STUDENT LIFE by James Strong (MRes Political Science 2009, PhD International Relations 2012)

“I’m from about 13 miles”, I point south, “that way.” It’s an odd thing, coming to LSE from London. Relatively few of us do it, and yet for me it was entirely logical, as well as necessary. It was necessary because that’s how I paid for my PhD, by living at home with my parents instead of having to rent somewhere without an income. It was logical because the rest of the world already comes to LSE. Why go elsewhere, when people from every part of elsewhere are already here? With my fellow master’s students I traded stories of how we’d learned about each other’s countries. Yes, Minister for the Americans, The West Wing for the Brits – this was before Borgen. I taught one class in which we had the entire UN P5 represented, alongside Brazil, Germany and two African states; there were 13 of us. As a sub-warden I learned a mid-Atlantic strain of international English, riding elevators instead of lifts and hunting down vacuum cleaners instead of hoovers. I did my best to enlighten my overseas compatriots on the many uses of the word “sorry” in proper English English, and on the superlative implications of “quite” (as in “quite good”) when deployed by an otherwise reserved Brit.

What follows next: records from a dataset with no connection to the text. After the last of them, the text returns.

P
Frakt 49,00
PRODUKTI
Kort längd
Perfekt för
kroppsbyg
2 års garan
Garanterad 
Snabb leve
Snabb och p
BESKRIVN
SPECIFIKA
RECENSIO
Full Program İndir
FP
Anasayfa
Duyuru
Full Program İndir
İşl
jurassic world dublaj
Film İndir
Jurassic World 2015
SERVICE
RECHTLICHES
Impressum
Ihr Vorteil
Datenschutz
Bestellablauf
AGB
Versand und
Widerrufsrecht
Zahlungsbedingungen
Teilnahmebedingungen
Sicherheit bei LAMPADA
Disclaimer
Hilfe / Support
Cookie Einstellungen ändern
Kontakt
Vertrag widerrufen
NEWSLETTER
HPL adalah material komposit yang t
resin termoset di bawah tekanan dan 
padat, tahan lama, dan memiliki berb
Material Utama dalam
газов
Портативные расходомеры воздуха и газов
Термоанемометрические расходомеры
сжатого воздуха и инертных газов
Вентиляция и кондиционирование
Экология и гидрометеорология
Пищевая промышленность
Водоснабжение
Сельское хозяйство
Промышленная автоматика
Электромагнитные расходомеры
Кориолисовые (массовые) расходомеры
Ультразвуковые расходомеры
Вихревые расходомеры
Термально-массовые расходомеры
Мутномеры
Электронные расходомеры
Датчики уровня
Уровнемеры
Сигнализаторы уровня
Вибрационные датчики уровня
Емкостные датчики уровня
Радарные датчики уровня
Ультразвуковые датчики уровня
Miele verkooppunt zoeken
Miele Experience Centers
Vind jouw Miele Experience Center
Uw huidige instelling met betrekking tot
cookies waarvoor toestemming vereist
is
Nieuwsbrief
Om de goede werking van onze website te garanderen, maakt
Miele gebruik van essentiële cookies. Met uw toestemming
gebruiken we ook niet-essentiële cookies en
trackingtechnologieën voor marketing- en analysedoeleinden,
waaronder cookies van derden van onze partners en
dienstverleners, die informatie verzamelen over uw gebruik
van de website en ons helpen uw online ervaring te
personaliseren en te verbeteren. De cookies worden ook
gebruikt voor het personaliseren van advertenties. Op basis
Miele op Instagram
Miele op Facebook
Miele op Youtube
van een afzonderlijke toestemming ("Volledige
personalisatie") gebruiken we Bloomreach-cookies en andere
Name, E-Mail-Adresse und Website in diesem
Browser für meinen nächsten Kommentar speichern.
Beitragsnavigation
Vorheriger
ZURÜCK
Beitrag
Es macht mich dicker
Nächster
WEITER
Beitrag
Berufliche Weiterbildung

It is apparently a universal truth that there are only two places on the LSE campus where students have conversations: doorways and staircases. One cannot spend any time here (and I’ve been here four and a half years, and counting) without getting trapped occasionally behind a multinational, multilingual gaggle unable to conclude their urgent exchanges anywhere other than in the middle of a busy thoroughfare. Frequently I find I cannot even eavesdrop, because the language in use is not English but Spanish or Mandarin, Arabic or Urdu – possibly even Xhosa. It’s fantastic. It’s what I wanted when I came here, and what I think most striking about the place as I reflect at the end of four years of study, still shamefully monolingual. We all benefit hugely from the vibrancy, the excitement, the colour, and the range of perspectives and views on big issues that this smorgasbord of cultures represents. We need Brits, too, of course. It would be odd to come to London, despite the city’s unparalleled diversity, and not to meet any Londoners. But I stayed in London to experience the world, and I was not disappointed. James Strong is now Executive Officer to the Director of LSE.